Gagne is now scheduled to visit an abdominal specialist today at nearby Hahnemann University Hospital for a final opinion.

"He'll see Dr. (William) Meyers and we'll put an end to this," a frustrated general manager Paul Holmgren told reporters on the weekend.

* Daniel Briere is also sore with an abdominal pull, but after a few days of worry that it's related to groin muscle problem that wrecked last season for him, it's now believed to be a thigh muscle pull in a different area. It should sideline him about a week, but defenceman Ryan Parent will be gone a week with his own groin issues.

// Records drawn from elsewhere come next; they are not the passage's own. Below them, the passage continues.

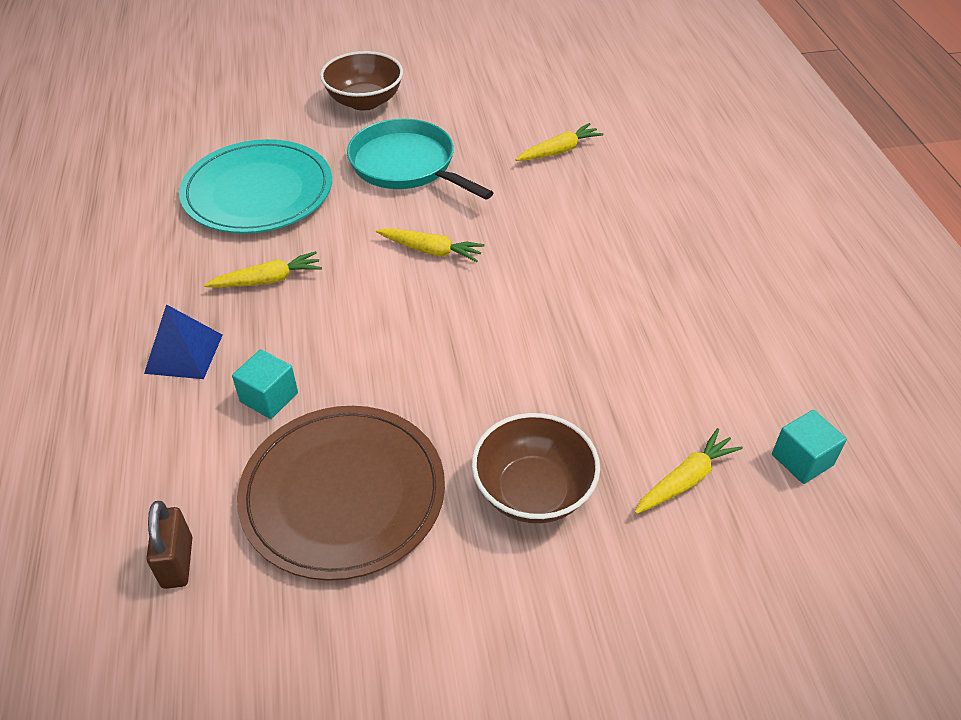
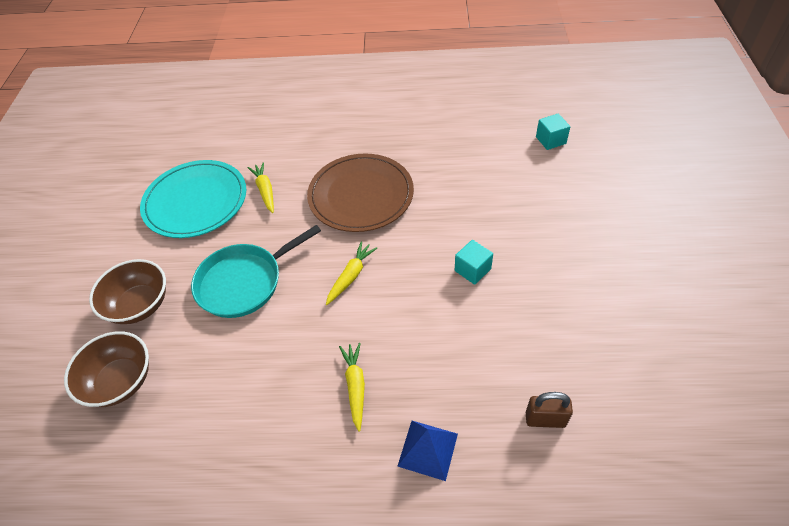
camera: 75 degrees left, 5 degrees up
brown padlock [146,501,192,589] -> brown padlock moved to [526,392,573,428]
turquoise plate [179,139,332,234] -> turquoise plate moved to [140,160,246,238]
turquoise cube [232,349,298,419] -> turquoise cube moved to [455,240,493,285]
brown plate [237,406,445,581] -> brown plate moved to [307,153,414,232]
brown bowl [472,413,600,523] -> brown bowl moved to [64,331,149,407]
yellow carrot [635,428,743,514] -> none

* The Flyers are now on the hook for $1.375 million US of cap space and half of Randy Jones' salary after they tried to sneak the defenceman back up to the NHL, but lost him in a waiver claim by Los Angeles. With Jones in the final year of a three-year pact that pays him $3 million (he was likely going to stay in the AHL all year) they made some calls and thought the coast was clear to promote him during an injury crisis on the blueline.

* And just for old-time sake, the Peter Forsberg rumours are starting again. After chatter that the Flyers would try to talk Mats Sundin out of retirement, Forsberg is now being monitored by the team at a tourney in Sweden with the national team. He is 36 and two years removed from his last NHL comeback attempt from foot problems, but has a lot of pals in the room and in management. If other stars are hurt, he'd be a cheap solution.

Union label faded

Mike Milbury hit the nail on the head during Saturday's Hot Stove when he said the next executive director of the players association should have nothing to do with writing new language into the union's constitution, removing them from future conflicts. The 30 player reps are likely to hold a conference call within a week to try to sort out the interim director. Asked if he would consider returning to the PA, former exec member Glenn Healy replied: "No, the purge is not done."

Around the league

In an ominous sign for the Sabres players, a flu bug is going through the wives' and girlfriends' room ... Ice will be installed at Fenway Park two weeks ahead of the Winter Classic so it can be rented to the public or businesses for pick-up hockey. The price? $7,500 to $10,000 an hour...Hurricanes coach Paul Maurice took the blame for picking Michael Leighton to start Saturday's game against the Flyers, less than a day after his wife gave birth. Leighton had to fly to Philly to catch up with the team and was down 3-0 after a period. Maurice, whose team had lost seven straight, could have put the seldom-used Leighton in yesterday at home against San Jose and used Cam Ward on Saturday, but played a hunch ... With 18 points in 10 games, the Penguins have matched the 1984-85 Edmonton Oilers and their own '92-93 mark for the best start by a defending champ.

The week ahead

Rare meeting of the past two Norris Trophy winners as Detroit's Nicklas Lidstrom hosts Zdeno Chara and the Bruins tomorrow ... The Wings are in Toronto for the Hall of Fame Game on Saturday ... The Pens get tested on a trip west where they'll cross paths with scoring leaders Anze Kopitar, Patrick Marleau and Joe Thornton.